New Zealand businesses are feeling more pain than headline data might suggest as profits plummet, one economist says.
The number of businesses operating in New Zealand has been steady, and even lifting a bit, in recent months. In April, there were just over 590,000, of which about 20 percent were in rental, hiring and real estate services.
But Shamubeel Eaqub, an independent economist, said that stable number hid a sharp drop in profits that was likely to be hurting businesses, and could mean more pain to come over the rest of this year.
He has been tracking real profits per enterprise, a measure that has fallen to less than $200,000 per business, from nearer $235,000 in 2019. It was at its lowest level since 2017 and most of that fall has happened in the past two years.
Profit margins were well below the pre-Covid average.
The annualised rate of 371 corporate insolvencies was the highest since 2013. Eaqub said the rate of court-administered insolvencies was running at about 35 a month, similar to during the Global Financial Crisis.

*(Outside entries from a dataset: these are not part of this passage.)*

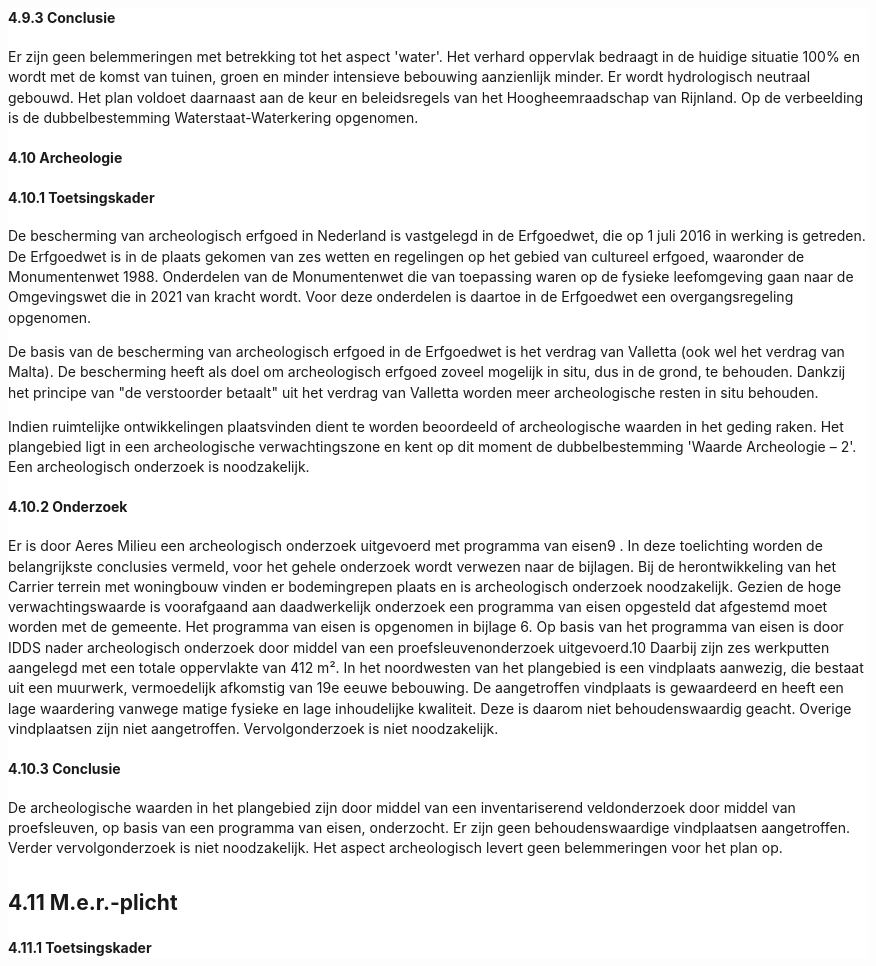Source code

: #### **4.9.3 Conclusie**

Er zijn geen belemmeringen met betrekking tot het aspect 'water'. Het verhard oppervlak bedraagt in de huidige situatie 100% en wordt met de komst van tuinen, groen en minder intensieve bebouwing aanzienlijk minder. Er wordt hydrologisch neutraal gebouwd. Het plan voldoet daarnaast aan de keur en beleidsregels van het Hoogheemraadschap van Rijnland. Op de verbeelding is de dubbelbestemming Waterstaat-Waterkering opgenomen.

#### **4.10 Archeologie**

#### **4.10.1 Toetsingskader**

De bescherming van archeologisch erfgoed in Nederland is vastgelegd in de Erfgoedwet, die op 1 juli 2016 in werking is getreden. De Erfgoedwet is in de plaats gekomen van zes wetten en regelingen op het gebied van cultureel erfgoed, waaronder de Monumentenwet 1988. Onderdelen van de Monumentenwet die van toepassing waren op de fysieke leefomgeving gaan naar de Omgevingswet die in 2021 van kracht wordt. Voor deze onderdelen is daartoe in de Erfgoedwet een overgangsregeling opgenomen.

De basis van de bescherming van archeologisch erfgoed in de Erfgoedwet is het verdrag van Valletta (ook wel het verdrag van Malta). De bescherming heeft als doel om archeologisch erfgoed zoveel mogelijk in situ, dus in de grond, te behouden. Dankzij het principe van "de verstoorder betaalt" uit het verdrag van Valletta worden meer archeologische resten in situ behouden.

Indien ruimtelijke ontwikkelingen plaatsvinden dient te worden beoordeeld of archeologische waarden in het geding raken. Het plangebied ligt in een archeologische verwachtingszone en kent op dit moment de dubbelbestemming 'Waarde Archeologie – 2'. Een archeologisch onderzoek is noodzakelijk.

#### **4.10.2 Onderzoek**

Er is door Aeres Milieu een archeologisch onderzoek uitgevoerd met programma van eisen9 . In deze toelichting worden de belangrijkste conclusies vermeld, voor het gehele onderzoek wordt verwezen naar de bijlagen. Bij de herontwikkeling van het Carrier terrein met woningbouw vinden er bodemingrepen plaats en is archeologisch onderzoek noodzakelijk. Gezien de hoge verwachtingswaarde is voorafgaand aan daadwerkelijk onderzoek een programma van eisen opgesteld dat afgestemd moet worden met de gemeente. Het programma van eisen is opgenomen in bijlage 6. Op basis van het programma van eisen is door IDDS nader archeologisch onderzoek door middel van een proefsleuvenonderzoek uitgevoerd.10 Daarbij zijn zes werkputten aangelegd met een totale oppervlakte van 412 m². In het noordwesten van het plangebied is een vindplaats aanwezig, die bestaat uit een muurwerk, vermoedelijk afkomstig van 19e eeuwe bebouwing. De aangetroffen vindplaats is gewaardeerd en heeft een lage waardering vanwege matige fysieke en lage inhoudelijke kwaliteit. Deze is daarom niet behoudenswaardig geacht. Overige vindplaatsen zijn niet aangetroffen. Vervolgonderzoek is niet noodzakelijk.

#### **4.10.3 Conclusie**

De archeologische waarden in het plangebied zijn door middel van een inventariserend veldonderzoek door middel van proefsleuven, op basis van een programma van eisen, onderzocht. Er zijn geen behoudenswaardige vindplaatsen aangetroffen. Verder vervolgonderzoek is niet noodzakelijk. Het aspect archeologisch levert geen belemmeringen voor het plan op.

## **4.11 M.e.r.-plicht**

#### **4.11.1 Toetsingskader**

"This recession is extremely unusual," Eaqub said. "Normally you see job losses, real incomes being hit but profits by and large go sideways.
"This time we are seeing an absolute plunge in business profits. In absolute terms, I haven't seen this in any of my data going back to the early 2000s. We are just at the beginning of the recession in many ways."

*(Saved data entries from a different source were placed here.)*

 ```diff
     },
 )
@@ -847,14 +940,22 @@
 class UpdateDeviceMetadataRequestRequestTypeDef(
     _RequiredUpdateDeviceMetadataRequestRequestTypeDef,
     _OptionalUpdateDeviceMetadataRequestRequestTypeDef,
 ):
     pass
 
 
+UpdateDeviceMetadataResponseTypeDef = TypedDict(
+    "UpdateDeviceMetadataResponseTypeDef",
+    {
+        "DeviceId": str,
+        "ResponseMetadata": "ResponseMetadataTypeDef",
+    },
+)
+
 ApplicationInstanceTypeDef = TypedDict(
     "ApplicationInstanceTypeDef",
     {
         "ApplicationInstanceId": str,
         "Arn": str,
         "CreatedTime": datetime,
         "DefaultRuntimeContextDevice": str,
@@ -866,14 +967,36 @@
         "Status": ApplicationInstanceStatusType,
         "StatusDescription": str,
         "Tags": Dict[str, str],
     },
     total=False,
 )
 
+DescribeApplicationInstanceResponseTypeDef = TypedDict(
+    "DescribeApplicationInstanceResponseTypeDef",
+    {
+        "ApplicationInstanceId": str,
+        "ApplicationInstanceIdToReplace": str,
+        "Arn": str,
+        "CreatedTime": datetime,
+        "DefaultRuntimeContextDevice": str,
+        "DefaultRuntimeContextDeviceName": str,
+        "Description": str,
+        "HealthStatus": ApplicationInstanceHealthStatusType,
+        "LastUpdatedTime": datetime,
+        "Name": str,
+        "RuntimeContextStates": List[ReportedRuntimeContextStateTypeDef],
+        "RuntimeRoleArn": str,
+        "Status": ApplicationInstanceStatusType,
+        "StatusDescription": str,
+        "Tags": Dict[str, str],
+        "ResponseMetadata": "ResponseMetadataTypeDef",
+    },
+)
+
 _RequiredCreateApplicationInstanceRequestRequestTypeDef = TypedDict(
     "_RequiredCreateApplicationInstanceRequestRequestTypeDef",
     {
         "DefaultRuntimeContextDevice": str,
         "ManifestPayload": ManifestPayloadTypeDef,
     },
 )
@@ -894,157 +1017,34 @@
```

Because of immigration and other factors in the aftermath of the pandemic, the recession had not started biting until the last six months.
Employers had so far cut back on capital expenditure and hiring, and were wearing the downturn via reduced profits, he said.
"We haven't seen the pain of businesses actually cutting back on spending - it's been postponement so far, rather than running out of money.
"That's why we're not seeing a decline in enterprise counts yet - but now businesses are running out of cash, that's what the profit margins are telling us.
"We haven't seen business closures yet because they will use up all their resources first before they close the business but my sense is this is the really tough period for economic data.
"May to November is when we will probably see the worst of the economic downturn. Not only have businesses been hit hard by profit reduction but costs are still high and we should expect demand to slow further."
Many households would be refixing mortgages over the next year, and that would mean further reductions in spending, he said.
"If you look at retail spending per capita, the recession is already looking pretty impressive."
The Reserve Bank, compared to other central banks, was less tolerant to inflation risk and more tolerant of recession, job loss and business failure, he said.
It was likely the Reserve Bank would cut later than other central banks, which could cause unnecessary economic pain.
Eaqub expected a recovery next year.